WHAT THE TASK REQUIRES: Keep only the lines from the start of the data through the line containing "risque et permettent de réagir plus tôt quand", and output them exactly.

RECORDS TO PROCESS: Begin

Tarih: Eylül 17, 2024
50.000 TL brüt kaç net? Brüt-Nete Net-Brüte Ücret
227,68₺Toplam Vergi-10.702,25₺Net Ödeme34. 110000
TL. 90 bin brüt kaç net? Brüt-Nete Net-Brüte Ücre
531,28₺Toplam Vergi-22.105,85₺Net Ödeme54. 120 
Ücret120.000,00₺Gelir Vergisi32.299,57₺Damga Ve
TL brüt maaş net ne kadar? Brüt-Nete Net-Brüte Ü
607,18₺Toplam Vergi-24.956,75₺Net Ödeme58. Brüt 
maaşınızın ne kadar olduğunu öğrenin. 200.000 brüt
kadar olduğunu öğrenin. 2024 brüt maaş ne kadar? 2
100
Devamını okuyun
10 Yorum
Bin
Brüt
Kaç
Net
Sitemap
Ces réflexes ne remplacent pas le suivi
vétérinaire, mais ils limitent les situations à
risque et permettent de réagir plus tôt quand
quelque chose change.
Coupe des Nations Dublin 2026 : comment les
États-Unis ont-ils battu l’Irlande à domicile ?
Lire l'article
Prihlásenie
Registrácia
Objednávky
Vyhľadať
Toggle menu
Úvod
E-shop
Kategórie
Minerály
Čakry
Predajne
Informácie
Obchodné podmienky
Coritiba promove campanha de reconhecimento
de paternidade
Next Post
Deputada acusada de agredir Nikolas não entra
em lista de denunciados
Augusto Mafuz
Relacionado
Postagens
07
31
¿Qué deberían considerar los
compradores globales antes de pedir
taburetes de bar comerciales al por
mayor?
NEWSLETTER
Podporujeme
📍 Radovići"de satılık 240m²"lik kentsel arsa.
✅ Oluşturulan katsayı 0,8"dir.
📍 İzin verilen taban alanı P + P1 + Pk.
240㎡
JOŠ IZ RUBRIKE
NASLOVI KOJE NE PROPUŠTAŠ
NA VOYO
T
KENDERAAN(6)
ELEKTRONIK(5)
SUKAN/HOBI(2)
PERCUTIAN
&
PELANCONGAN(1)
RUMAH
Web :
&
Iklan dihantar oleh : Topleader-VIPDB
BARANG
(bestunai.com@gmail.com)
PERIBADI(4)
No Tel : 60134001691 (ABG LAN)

RECORDS TO PROCESS: End

SOLUTION:
Tarih: Eylül 17, 2024
50.000 TL brüt kaç net? Brüt-Nete Net-Brüte Ücret
227,68₺Toplam Vergi-10.702,25₺Net Ödeme34. 110000
TL. 90 bin brüt kaç net? Brüt-Nete Net-Brüte Ücre
531,28₺Toplam Vergi-22.105,85₺Net Ödeme54. 120 
Ücret120.000,00₺Gelir Vergisi32.299,57₺Damga Ve
TL brüt maaş net ne kadar? Brüt-Nete Net-Brüte Ü
607,18₺Toplam Vergi-24.956,75₺Net Ödeme58. Brüt 
maaşınızın ne kadar olduğunu öğrenin. 200.000 brüt
kadar olduğunu öğrenin. 2024 brüt maaş ne kadar? 2
100
Devamını okuyun
10 Yorum
Bin
Brüt
Kaç
Net
Sitemap
Ces réflexes ne remplacent pas le suivi
vétérinaire, mais ils limitent les situations à
risque et permettent de réagir plus tôt quand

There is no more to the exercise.